A/N: THIS IS IMPORTANT FOR UNDERSTANDING THE STORY. I've had this idea in my head for a long time but didn't know quite how to write it down. Here's the backstory to this: Cho Chang's grandmother dies. Cho, having just lost her job and having been dumped by her boyfriend, volunteers to go to China and stay after for a while after the funeral so that she can get her grandmother's affairs and possessions sorted out. While she's in China, she runs into Draco, of all people, who is there on a business trip. They have an affair, though he's not really invested in it, and after that Cho has to figure out how to get on with her life, since she essentially has to start over. I did want her to be happy in the end by herself, so that she doesn't need Draco anymore.
Year of the Dragon
She had expected his lips to be cold when she kissed them but they felt human instead. It had been strange seeing him there, seeing the pale halo of his hair amidst a sea of raven-haired strangers, and stranger still when his eyes caught hers and he smirked in that condescending way and she knew she wanted him. The pale line of his arm on the silken tablecloth, the white threads of his fingers wrapped around a small teacup, the steam from the cup wreathing his eyes as he stared at her while he sipped the boiling tea; these images were pressed into her eyes and when she closed her eyes that night she dreamed of him.
He was transient, present for little spurts of time, and even when he was there he wasn't really there. He wasn't really hers, either; he had a wife back home in England, and she knew she was simply a bit of entertainment for the nights he was alone. He always came to her tired after a long day of business negotiations, but his hands belied his weary eyes when they gripped her waist or her hips and pulled her to him. After they finished he would smoke cigarettes and stare out the window, the sheets in whirling patterns around his waist and the air heavy with the smell of them. She would lie on her side, her back to him, and pretend to sleep, and she would remember heavy stone walls and the spark of spells and the sharp bark of laughter of a Slytherin boy who she had ignored. Sometimes she did fall asleep, and when she woke up she was always alone.
She spent her days by herself, cleaning her grandmother's old house, and sometimes she would go flying. Her broom was getting old and rickety and too much like a friend for her to go out and buy a new one. The wind would play with her hair and her robes, and she would close her eyes and at those times she simply was. She wondered if he still went flying, or if he had ever really loved flying at all. Perhaps he had joined the Slytherin Quidditch team only for the prestige it offered, not for the joy of the game or the companionship of fellow players. Had he even had friends while at school? She couldn't remember; her memories were too full of a shy, handsome Hufflepuff and of a messy-haired boy with a scarred forehead and of a war that she had hid from. When these thoughts filled her head she would distract herself by waiting for him to arrive, and when he walked in without knocking she would go limp with relief.
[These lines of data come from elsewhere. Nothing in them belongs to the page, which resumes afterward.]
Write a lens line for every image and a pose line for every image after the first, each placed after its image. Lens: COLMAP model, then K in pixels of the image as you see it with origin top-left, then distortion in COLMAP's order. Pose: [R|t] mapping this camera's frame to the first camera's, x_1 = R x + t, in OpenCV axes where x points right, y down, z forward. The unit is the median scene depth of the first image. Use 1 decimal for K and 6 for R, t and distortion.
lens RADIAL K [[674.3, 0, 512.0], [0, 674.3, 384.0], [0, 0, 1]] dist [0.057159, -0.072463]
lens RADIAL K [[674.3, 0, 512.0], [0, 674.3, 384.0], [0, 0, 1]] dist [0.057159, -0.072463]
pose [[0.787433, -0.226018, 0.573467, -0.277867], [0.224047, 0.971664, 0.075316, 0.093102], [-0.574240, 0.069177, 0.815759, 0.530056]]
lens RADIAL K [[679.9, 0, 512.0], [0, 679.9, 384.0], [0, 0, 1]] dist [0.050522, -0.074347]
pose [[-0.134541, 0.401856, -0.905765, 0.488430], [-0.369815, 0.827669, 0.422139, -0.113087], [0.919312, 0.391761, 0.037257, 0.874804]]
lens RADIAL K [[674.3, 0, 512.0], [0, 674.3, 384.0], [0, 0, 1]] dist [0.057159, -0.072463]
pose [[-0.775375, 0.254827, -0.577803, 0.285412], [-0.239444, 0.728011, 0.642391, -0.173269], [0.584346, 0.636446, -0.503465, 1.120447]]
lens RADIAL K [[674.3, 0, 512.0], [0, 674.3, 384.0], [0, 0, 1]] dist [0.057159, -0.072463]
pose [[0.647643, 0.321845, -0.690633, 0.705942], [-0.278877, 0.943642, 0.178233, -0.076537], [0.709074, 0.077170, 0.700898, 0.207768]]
They rarely had conversations. He was taciturn and jaded, and she had never expected much in the way of affection from him. In the spring she entertained vague hopes of him bringing her freshly-picked flowers but when it never came to pass she wasn't surprised. The months wandered past, and as the weather got colder so did he. He visited less often, although when he did come by he would linger afterwards in front of the fireplace, the waltzing flames sending his long shadow flickering against the wall. One evening he had been loitering by the fire longer than usual and she went and stood by him. He said "I'm leaving next week" in a toneless voice, and she knew he was leaving for England and would not be coming back. She said "Oh" and wrapped her hand around his. It was the first time in all the months they had known each other that they had held hands, and he did not pull away. They had stood that way for a long time, and it was the first time he had ever seemed vulnerable to her.
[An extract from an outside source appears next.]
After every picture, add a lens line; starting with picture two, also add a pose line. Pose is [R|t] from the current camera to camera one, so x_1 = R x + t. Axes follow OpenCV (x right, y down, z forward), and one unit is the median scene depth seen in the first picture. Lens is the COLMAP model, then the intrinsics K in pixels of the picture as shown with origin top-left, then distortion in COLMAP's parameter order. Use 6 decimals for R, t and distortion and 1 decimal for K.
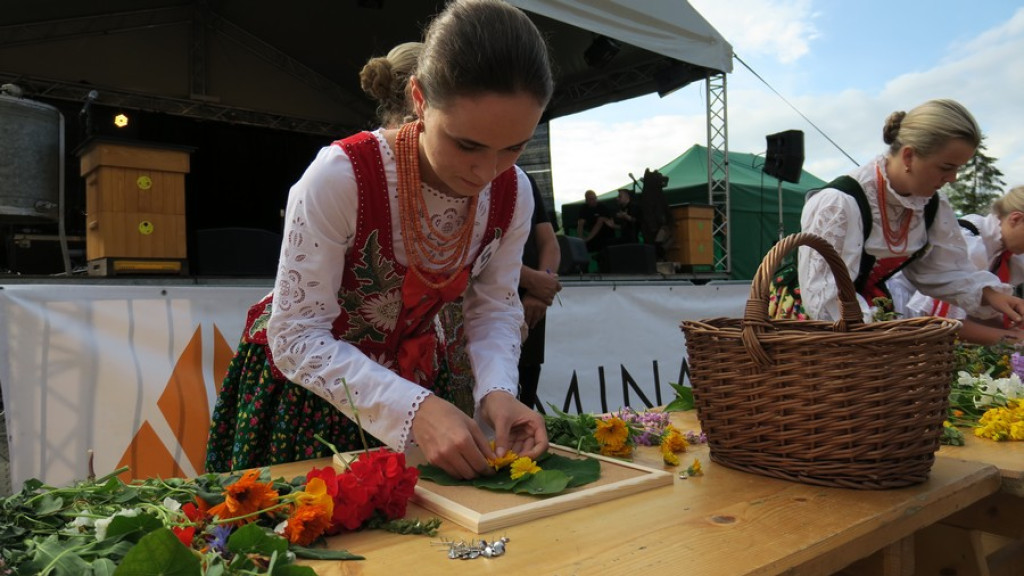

He did leave. His goodbye was brief and stolid, although he did kiss her swiftly on the lips before departing. She continued with her life as she had before she met him, and when she returned to England her apartment felt small and empty. She considered getting a dog, and in the end she bought a sweetly excitable Irish Setter from the pound. The dog curled up with her at night, and she draped her arms around it and pretended she wasn't lonely. She went job hunting, took the dog on long walks, and occasionally visited her parents. She pottered around Diagon Alley, and on one particularly sunny Friday afternoon she had been enjoying mango ice cream at Florean Fortescue's, the dog panting happily at her feet, when she spotted him across the street. He was with his wife, a slight woman with a ski-jump nose and a surprisingly warm countenance. She had paused, mid-lick, and he glanced up at her and nodded discreetly in acknowledgement. She closed her mouth and nodded back, and then he and his wife were gone, disappeared in the crowd of shoppers and salespeople.
She did not see him again. She got a job as a clerk at the Ministry of Magic, and sketched random things on her notepad to pass the tedium of the days. When New Year's Eve arrived she sat on the balcony of her apartment, her legs dangling through the railing and her dog sitting at her side. She had affixed a party hat to his head that he kept trying to displace, but he wagged his tail gamely when she petted his back and murmured "Happy New Year, boy." He licked her face and she laughed, and as the fireworks exploded vividly in the darkening sky she smiled, for the first time in a long time, for no reason at all.